Probabilmente a causa della manata rifilatale da Elsa, si era rotta un’ala, o forse una zampa.
Tutti guardarono la cavalletta, esprimendo compassione.
Poi tutti si girarono a guardare Elsa, e le loro facce cambiarono espressione: adesso manifestavano ostilità.

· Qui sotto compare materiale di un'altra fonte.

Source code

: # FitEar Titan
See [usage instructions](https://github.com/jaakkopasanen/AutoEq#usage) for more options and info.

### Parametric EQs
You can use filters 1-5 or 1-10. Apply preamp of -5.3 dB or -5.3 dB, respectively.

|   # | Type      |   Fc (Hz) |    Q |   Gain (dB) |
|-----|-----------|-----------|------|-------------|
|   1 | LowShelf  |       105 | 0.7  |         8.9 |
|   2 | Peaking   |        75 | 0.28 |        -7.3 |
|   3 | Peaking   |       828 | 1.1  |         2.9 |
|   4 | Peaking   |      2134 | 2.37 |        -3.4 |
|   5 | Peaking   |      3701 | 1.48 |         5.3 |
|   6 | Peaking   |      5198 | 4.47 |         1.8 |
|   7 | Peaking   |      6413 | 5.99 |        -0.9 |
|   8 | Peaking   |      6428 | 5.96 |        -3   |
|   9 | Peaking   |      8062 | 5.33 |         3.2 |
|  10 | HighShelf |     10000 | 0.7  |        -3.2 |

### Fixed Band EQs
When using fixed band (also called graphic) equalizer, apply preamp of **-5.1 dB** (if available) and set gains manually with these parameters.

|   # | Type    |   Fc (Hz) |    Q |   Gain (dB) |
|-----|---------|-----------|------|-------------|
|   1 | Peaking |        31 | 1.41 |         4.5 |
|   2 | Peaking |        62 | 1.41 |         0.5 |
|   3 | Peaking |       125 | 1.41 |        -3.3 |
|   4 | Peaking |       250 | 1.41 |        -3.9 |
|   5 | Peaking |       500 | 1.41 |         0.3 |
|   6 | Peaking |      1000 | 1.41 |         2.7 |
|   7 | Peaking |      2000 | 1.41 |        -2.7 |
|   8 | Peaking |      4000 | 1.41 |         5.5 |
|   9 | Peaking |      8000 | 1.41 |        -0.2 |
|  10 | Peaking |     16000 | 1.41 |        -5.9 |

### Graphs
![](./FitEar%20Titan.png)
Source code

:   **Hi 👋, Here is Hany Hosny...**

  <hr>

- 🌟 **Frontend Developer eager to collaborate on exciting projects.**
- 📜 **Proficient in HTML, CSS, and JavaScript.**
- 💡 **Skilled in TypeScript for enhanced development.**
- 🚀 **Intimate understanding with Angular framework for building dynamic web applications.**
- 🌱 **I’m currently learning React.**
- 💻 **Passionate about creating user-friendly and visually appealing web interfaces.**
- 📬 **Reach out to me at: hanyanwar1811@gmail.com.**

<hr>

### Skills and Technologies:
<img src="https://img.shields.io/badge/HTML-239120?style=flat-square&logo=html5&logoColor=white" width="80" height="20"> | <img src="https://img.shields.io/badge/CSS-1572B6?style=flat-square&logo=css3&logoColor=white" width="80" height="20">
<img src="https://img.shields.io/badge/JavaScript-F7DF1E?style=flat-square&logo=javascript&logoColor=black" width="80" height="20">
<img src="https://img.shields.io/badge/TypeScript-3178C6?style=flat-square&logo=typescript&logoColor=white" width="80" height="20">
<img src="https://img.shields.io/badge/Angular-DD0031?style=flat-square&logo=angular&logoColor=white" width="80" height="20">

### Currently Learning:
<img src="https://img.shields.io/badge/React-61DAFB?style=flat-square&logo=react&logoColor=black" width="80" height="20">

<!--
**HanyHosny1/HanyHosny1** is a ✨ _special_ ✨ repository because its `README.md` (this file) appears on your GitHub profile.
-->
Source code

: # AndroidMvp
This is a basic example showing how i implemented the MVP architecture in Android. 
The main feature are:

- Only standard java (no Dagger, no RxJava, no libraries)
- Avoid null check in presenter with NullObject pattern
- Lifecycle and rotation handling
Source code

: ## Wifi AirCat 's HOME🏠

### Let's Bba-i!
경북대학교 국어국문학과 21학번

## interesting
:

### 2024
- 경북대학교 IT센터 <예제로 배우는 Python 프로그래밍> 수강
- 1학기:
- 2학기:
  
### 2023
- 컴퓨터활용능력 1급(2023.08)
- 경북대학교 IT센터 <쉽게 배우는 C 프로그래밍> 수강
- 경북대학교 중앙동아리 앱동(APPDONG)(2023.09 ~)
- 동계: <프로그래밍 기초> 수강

Un vecchietto la rimproverò: – Ma si rende conto di cosa ha fatto?
Lei non capì. Osservò nuovamente l’animaletto che si dimenava con disperazione.
Ne provava pietà, ma si trattava pur sempre di un insetto!
Gli altri passeggeri non sembravano pensarla allo stesso modo, e continuavano a guardare un po’ la cavalletta, un po’ Elsa.
Non ce n’era uno che le manifestasse un briciolo di solidarietà.
Elsa non capiva. In fin dei conti non l’aveva mica fatto apposta!
Per fortuna l’autobus arrivò abbastanza presto alla sua fermata. Lei si alzò e si fece largo.
Aveva dimenticato che sul pavimento c’era la cavalletta ferita.
Il Ciack risuonò, forte e chiaro, come lo scoppio d’una castagnola in un monastero di monache di clausura.
Tutti squadrarono Elsa. Stavolta l’odio avvertibile in quegli sguardi era profondo.
Poi guardarono nuovamente la povera bestia spiaccicata.
Una ragazza, probabilmente una studentessa, gridò:
– Vergognati, assassina.
Elsa si precipitò giù dal mezzo.
Sul marciapiede pensava di essere ormai al sicuro, quando si accorse di alcuni passeggeri che, scesi anche loro dal pullman, la braccavano.
– Assassina. Assassina. – mormoravano in modo ostinato.
Si mise a correre, ma anche gli altri lo fecero.
– Non molliamo questa criminale, gente. E qualcuno chiami la polizia.
Elsa sudava.
Piangeva.
Non ci vedeva tanto bene per colpa delle lacrime, però sapeva che doveva correre.
Fu allora che successe il patatrac.
Nel tentativo di sottrarsi all’assedio, travolse una sedia a rotelle.
Sulla carrozzina, fino a un momento prima dello scontro ci stava seduta una vecchietta.
Adesso la vecchina non c’era più.
O meglio, c’era ancora, ma non stava sulla sedia.
Era distesa, pancia all’aria, e agitava le braccia tutta incazzata.
– Per la Madonna! – bestemmiò la vecchia.
– Dio mio! – disse Elsa.
– Ooooooh – fecero tutti.
Elsa si rimise faticosamente in piedi e capì cosa aveva combinato.
In tono mortificato provò a scusarsi.
– Scusa un cazzo! – Imprecò la vecchia da terra.
– Assassina. Vergognati, assassina. – Accusarono gli astanti.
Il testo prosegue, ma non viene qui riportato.